Side effects were generally manageable with dose-limiting toxicity consisting primarily of Grade 3 diarrhoea (20-23%) typically occurring after three months of therapy for both schedules. Only one patient of 70 patients treated with NKTR-102 experienced Grade 2 alopecia and no patient experienced grade 3 or 4 neuropathy. Both neuropathy and alopecia are significant adverse events commonly associated with standard breast cancer therapies.
More than one million women worldwide are diagnosed with breast cancer globally every year. The chance of developing invasive breast cancer at some time in a woman's life is a little less than one in eight (12%). Anywhere from 30% to 80% of women with breast cancer develop metastatic disease. Metastatic breast cancer refers to cancer that has spread from the breast to distant sites in the body.
Anthracyclines and Taxanes (AT) are the most active and widely used chemotherapeutic agents for breast cancer, but the increased use of these agents at an early stage of disease often renders tumours resistant to these drugs by the time the disease recurs, thereby reducing the number of treatment options for metastatic disease. Drugs used to treat patients who progress following AT treatment can be as high as 20-30%; however, resistance develops rapidly and new agents with different mechanisms of action, such as topoisomerase I inhibitors, are needed to allow novel ways to overcome the problem of drug resistance.(2) There are currently no FDA-approved topoisomerase I inhibitors to treat breast cancer.

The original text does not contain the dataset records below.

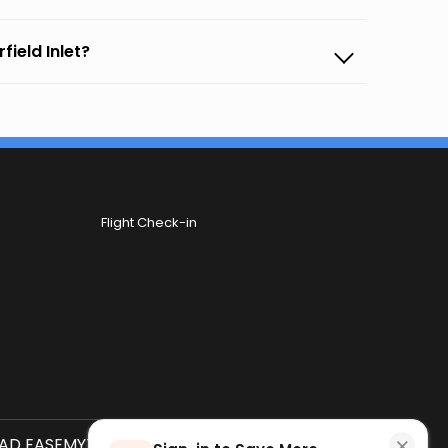
field Inlet?
Flight Check-in
×
D EASEMYTRIP APP
SCAN QR CODE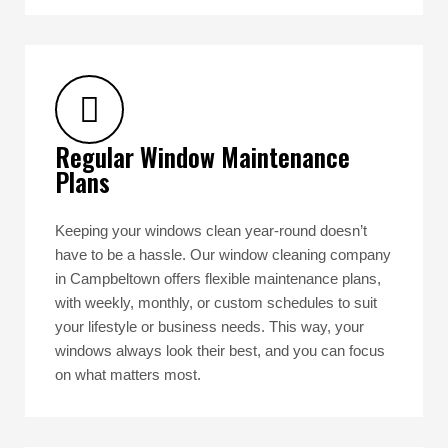
Regular Window Maintenance
Plans
Keeping your windows clean year-round doesn’t
have to be a hassle. Our window cleaning company
in Campbeltown offers flexible maintenance plans,
with weekly, monthly, or custom schedules to suit
your lifestyle or business needs. This way, your
windows always look their best, and you can focus
on what matters most.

Nektar is developing NKTR-102, a topoisomerase I inhibitor-polymer conjugate with reduced peak concentrations and a continuous concentration profile. NKTR-102 was invented by Nektar using its advanced polymer conjugate technology platform, and is the first oncology product candidate to leverage Nektar's releasable polymer technology platform.

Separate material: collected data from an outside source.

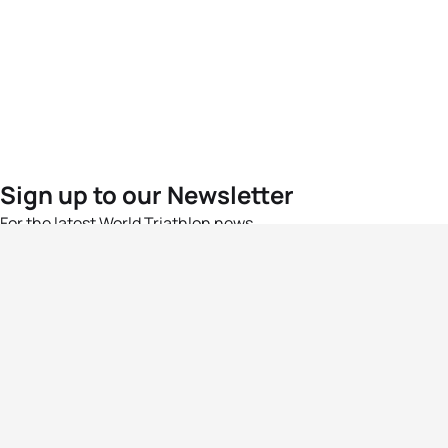
Sign up to our Newsletter
For the latest World Triathlon news
Success msg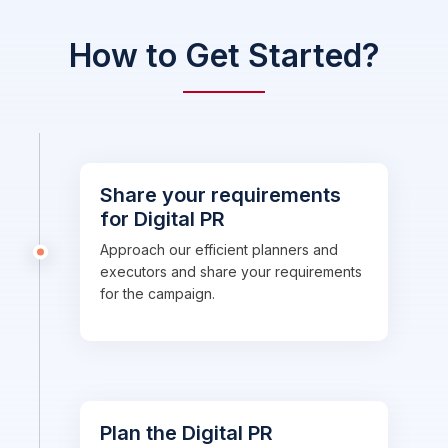
How to Get Started?
Share your requirements
for Digital PR
Approach our efficient planners and
executors and share your requirements
for the campaign.
Plan the Digital PR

In addition to the fully-enrolled phase II studies in platinum-refractory/resistant ovarian cancer and metastatic breast cancer, NKTR-102 is also being tested in a separate phase II clinical trial in patients with second-line colorectal cancer and a phase I clinical trial evaluating NKTR-102 in combination with 5-FU therapy. An expansion arm of the phase II study of single-agent NKTR-102 in platinum-refractory/resistant ovarian cancer in women who failed prior Doxil therapy is also currently enrolling.
Nektar Therapeutics is a biopharmaceutical company developing novel therapeutics based on its PEGylation and advanced polymer conjugation technology platforms. Nektar's technology and drug development expertise have enabled nine approved products in the US or Europe for leading biopharmaceutical company partners, including UCB's Cimzia for Crohn's disease and rheumatoid arthritis, Roche's Pegasys for hepatitis C and Amgen's Neulasta for neutropenia.
Nektar has created a robust pipeline of potentially high-value therapeutics to address unmet medical needs by leveraging and expanding its technology platforms to improve and enable molecules. In addition to the releasable polymer technology, Nektar is the first company to create a permanent small molecule-polymer conjugate with enhanced oral bioavailability and restricted entry into the CNS.